Task statement — A line qualifies if it holds the string "столовых". Copy every qualifying line from the records.

Material for this task —
___

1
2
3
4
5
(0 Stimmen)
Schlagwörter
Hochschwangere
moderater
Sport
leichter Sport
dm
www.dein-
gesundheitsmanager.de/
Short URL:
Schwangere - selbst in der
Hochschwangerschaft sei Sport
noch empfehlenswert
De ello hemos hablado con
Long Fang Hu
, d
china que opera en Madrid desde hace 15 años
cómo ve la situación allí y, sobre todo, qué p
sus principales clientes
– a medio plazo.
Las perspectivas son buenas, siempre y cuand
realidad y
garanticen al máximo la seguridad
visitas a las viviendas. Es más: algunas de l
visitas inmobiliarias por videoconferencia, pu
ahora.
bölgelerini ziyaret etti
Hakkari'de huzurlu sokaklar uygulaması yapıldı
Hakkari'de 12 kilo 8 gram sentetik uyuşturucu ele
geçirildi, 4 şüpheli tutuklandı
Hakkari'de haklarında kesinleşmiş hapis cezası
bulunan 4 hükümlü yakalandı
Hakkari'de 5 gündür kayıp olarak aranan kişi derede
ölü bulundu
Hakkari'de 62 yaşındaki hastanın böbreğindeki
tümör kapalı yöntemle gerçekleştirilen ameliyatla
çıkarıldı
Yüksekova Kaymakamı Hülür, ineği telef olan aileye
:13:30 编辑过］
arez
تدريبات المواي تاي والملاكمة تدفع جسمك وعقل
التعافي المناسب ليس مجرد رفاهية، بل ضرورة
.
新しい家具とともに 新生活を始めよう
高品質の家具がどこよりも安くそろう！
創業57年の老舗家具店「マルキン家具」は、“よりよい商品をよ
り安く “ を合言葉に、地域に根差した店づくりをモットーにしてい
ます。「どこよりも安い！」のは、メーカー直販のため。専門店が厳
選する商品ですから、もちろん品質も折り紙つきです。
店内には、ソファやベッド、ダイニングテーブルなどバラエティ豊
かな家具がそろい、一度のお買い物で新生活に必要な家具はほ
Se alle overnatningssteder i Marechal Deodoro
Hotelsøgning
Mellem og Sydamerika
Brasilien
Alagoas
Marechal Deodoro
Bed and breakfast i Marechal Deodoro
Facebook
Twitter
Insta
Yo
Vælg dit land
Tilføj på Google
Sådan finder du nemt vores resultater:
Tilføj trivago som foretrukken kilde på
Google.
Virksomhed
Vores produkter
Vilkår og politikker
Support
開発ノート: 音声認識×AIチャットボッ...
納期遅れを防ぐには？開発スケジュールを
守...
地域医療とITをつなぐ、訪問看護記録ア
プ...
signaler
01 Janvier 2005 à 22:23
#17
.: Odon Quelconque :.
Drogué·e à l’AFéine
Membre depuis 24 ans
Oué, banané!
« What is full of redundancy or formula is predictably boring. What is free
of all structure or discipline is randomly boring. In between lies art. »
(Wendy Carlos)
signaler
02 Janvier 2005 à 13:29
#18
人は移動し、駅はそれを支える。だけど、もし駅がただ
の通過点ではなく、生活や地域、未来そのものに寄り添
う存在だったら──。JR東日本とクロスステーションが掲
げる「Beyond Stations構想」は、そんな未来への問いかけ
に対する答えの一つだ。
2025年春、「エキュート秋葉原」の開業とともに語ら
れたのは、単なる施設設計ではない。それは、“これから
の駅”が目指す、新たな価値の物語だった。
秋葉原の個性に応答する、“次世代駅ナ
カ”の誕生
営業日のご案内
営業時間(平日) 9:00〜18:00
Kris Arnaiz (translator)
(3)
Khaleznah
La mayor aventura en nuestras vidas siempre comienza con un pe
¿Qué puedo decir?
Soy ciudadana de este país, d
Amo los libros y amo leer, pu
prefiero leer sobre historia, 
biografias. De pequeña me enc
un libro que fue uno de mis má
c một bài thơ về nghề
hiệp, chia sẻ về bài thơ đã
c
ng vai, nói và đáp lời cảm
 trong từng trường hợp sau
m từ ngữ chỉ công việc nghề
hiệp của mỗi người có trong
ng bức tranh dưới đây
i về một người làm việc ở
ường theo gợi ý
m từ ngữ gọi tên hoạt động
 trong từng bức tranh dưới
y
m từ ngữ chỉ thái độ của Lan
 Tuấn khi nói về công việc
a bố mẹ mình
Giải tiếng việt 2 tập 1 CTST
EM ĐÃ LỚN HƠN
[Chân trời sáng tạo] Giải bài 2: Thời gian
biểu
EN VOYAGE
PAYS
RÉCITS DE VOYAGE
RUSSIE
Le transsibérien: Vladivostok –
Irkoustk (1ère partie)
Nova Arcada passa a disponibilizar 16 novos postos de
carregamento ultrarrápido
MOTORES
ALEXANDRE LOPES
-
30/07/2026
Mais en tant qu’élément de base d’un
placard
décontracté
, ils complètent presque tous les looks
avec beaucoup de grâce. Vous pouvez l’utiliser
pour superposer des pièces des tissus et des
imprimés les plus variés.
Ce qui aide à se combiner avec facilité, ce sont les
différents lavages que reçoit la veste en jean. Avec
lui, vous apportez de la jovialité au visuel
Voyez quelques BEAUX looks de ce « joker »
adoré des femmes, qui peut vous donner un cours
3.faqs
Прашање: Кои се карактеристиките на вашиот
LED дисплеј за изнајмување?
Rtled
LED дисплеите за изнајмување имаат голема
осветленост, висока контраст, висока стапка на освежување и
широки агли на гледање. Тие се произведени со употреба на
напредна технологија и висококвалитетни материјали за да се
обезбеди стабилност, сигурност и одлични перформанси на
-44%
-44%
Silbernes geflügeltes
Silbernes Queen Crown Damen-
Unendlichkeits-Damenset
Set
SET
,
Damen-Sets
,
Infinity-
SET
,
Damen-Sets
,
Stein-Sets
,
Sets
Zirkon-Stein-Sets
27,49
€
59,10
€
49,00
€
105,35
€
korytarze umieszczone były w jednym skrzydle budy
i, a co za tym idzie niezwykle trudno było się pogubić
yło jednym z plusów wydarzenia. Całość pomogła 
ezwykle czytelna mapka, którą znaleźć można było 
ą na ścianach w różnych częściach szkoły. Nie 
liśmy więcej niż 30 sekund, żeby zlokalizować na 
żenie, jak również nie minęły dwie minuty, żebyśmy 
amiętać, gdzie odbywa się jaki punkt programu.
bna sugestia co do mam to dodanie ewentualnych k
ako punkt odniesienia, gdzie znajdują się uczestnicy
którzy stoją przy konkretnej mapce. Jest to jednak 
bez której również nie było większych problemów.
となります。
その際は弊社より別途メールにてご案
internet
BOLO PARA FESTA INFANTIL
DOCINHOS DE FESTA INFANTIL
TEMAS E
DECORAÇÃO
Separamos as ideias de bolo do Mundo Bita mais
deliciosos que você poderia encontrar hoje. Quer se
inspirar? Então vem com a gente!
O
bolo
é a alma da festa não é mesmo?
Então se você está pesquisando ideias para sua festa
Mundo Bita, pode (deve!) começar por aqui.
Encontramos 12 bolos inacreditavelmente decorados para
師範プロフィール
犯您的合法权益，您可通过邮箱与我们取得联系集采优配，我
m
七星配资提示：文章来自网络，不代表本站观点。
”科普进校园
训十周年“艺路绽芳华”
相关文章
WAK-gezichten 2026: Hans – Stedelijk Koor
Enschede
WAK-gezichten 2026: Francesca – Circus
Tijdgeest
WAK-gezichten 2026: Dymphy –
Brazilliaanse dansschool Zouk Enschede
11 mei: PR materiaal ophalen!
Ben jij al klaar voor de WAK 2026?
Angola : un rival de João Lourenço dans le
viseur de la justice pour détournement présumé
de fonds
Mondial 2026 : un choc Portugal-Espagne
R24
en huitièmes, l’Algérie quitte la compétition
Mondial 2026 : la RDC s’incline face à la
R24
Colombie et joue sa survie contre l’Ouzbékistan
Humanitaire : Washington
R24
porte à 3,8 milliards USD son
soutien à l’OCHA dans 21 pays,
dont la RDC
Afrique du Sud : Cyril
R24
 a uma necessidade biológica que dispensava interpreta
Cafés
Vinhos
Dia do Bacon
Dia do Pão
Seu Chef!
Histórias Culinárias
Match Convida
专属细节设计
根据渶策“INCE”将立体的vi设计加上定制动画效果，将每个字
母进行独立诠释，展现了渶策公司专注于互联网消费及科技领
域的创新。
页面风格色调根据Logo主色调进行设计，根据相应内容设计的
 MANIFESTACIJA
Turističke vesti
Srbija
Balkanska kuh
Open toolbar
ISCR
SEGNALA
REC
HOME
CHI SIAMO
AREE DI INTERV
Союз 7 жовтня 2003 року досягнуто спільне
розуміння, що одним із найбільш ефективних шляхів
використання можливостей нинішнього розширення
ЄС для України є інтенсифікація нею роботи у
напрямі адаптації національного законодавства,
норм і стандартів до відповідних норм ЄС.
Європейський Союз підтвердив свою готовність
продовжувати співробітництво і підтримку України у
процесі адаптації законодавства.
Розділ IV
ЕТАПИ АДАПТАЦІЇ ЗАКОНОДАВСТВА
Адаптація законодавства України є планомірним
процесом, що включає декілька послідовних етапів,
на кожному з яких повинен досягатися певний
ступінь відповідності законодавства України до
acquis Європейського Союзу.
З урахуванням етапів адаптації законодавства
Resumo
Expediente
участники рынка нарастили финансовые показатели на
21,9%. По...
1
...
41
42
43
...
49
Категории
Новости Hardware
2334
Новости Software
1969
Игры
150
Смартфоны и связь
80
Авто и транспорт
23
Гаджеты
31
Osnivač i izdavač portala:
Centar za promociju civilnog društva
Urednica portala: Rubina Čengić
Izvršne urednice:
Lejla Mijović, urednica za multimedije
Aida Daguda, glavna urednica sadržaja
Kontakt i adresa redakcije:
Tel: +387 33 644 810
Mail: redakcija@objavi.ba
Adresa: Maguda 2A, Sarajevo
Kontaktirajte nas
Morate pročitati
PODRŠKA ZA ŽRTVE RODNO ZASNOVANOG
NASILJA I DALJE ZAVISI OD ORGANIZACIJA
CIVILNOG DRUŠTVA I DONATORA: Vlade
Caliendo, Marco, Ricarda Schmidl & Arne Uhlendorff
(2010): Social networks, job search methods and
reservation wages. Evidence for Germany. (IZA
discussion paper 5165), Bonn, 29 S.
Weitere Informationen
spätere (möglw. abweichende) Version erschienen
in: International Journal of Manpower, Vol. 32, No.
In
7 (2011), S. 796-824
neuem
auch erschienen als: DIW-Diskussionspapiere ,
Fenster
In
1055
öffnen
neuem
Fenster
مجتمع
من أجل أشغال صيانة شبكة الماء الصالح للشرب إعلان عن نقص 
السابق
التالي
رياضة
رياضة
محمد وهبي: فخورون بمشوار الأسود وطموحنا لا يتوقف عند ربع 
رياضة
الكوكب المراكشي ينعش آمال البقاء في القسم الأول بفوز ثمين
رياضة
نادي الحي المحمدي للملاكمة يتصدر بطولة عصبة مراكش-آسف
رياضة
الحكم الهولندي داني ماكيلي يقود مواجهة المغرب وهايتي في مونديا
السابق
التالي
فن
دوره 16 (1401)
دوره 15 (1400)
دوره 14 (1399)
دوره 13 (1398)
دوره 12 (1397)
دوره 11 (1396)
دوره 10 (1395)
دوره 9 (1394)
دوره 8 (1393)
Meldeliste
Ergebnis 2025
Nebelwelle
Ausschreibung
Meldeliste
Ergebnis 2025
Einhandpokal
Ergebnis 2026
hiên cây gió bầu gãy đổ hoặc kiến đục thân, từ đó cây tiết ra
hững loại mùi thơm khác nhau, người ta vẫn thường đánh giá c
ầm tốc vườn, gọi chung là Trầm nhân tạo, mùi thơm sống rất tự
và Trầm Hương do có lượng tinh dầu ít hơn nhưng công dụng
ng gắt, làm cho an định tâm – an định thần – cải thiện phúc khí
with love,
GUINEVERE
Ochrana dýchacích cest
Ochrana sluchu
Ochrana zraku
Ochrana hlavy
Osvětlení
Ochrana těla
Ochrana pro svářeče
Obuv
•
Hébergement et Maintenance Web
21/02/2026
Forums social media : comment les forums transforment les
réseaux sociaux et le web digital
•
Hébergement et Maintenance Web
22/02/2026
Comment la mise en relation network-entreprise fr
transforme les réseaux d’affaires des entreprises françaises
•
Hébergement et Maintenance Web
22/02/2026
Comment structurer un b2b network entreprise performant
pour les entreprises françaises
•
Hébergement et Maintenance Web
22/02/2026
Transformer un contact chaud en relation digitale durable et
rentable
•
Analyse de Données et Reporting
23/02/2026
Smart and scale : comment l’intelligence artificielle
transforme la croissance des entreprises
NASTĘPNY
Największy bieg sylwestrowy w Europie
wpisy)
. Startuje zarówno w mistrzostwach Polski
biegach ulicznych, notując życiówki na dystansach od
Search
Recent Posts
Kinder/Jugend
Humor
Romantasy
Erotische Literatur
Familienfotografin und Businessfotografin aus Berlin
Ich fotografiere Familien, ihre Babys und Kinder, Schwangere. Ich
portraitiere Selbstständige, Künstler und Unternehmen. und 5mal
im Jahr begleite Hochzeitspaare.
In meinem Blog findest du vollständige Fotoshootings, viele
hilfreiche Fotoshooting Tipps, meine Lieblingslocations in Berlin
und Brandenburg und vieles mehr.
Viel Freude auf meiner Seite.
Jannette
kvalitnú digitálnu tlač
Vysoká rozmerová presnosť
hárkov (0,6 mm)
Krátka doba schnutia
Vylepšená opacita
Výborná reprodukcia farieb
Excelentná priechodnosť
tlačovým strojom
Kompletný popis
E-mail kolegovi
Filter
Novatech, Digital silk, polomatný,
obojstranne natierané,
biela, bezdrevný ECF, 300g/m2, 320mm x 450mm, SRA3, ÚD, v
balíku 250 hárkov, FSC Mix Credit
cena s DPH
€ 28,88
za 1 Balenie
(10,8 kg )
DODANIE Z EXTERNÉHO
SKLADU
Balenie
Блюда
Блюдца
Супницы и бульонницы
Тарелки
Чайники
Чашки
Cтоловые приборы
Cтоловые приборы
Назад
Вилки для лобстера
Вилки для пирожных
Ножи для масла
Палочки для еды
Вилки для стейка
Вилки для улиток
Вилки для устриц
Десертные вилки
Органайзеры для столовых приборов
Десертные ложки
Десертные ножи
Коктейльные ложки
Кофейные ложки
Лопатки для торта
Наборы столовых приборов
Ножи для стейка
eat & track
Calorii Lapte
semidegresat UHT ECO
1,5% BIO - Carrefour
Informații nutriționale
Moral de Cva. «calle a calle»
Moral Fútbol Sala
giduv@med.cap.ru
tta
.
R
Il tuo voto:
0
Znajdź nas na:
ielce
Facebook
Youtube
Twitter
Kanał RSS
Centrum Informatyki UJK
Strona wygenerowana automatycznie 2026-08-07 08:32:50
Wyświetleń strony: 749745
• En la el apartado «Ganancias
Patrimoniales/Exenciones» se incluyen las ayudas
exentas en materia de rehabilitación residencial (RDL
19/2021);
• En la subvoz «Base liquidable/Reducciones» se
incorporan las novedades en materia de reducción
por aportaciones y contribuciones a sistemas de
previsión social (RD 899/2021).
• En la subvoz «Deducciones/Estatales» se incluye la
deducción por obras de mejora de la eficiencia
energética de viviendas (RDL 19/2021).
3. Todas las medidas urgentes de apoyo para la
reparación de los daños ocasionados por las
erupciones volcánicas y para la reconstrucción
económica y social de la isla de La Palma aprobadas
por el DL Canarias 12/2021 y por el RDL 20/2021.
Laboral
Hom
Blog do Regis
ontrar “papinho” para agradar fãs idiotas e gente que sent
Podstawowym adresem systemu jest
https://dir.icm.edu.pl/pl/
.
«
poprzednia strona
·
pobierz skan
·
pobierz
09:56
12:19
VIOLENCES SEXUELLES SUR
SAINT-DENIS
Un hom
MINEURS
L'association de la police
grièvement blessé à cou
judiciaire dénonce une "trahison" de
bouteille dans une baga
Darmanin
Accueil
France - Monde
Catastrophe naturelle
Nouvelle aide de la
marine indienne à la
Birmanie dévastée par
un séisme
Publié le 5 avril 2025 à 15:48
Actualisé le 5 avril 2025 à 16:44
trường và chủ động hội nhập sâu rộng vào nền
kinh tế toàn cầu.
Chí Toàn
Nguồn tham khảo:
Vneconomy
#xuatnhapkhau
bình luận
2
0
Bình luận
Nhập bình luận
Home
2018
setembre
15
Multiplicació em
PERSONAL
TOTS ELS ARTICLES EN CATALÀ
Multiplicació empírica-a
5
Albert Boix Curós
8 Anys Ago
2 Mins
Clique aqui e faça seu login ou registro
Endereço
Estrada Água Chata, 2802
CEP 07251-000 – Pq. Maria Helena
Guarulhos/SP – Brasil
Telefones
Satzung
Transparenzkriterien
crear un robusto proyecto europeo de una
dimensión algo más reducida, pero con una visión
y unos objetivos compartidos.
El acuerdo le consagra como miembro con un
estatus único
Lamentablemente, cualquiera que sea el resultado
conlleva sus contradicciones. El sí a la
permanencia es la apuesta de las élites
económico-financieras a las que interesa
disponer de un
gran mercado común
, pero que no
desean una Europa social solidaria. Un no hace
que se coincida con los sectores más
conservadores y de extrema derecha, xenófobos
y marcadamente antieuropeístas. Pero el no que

___

Response —
Органайзеры для столовых приборов
Наборы столовых приборов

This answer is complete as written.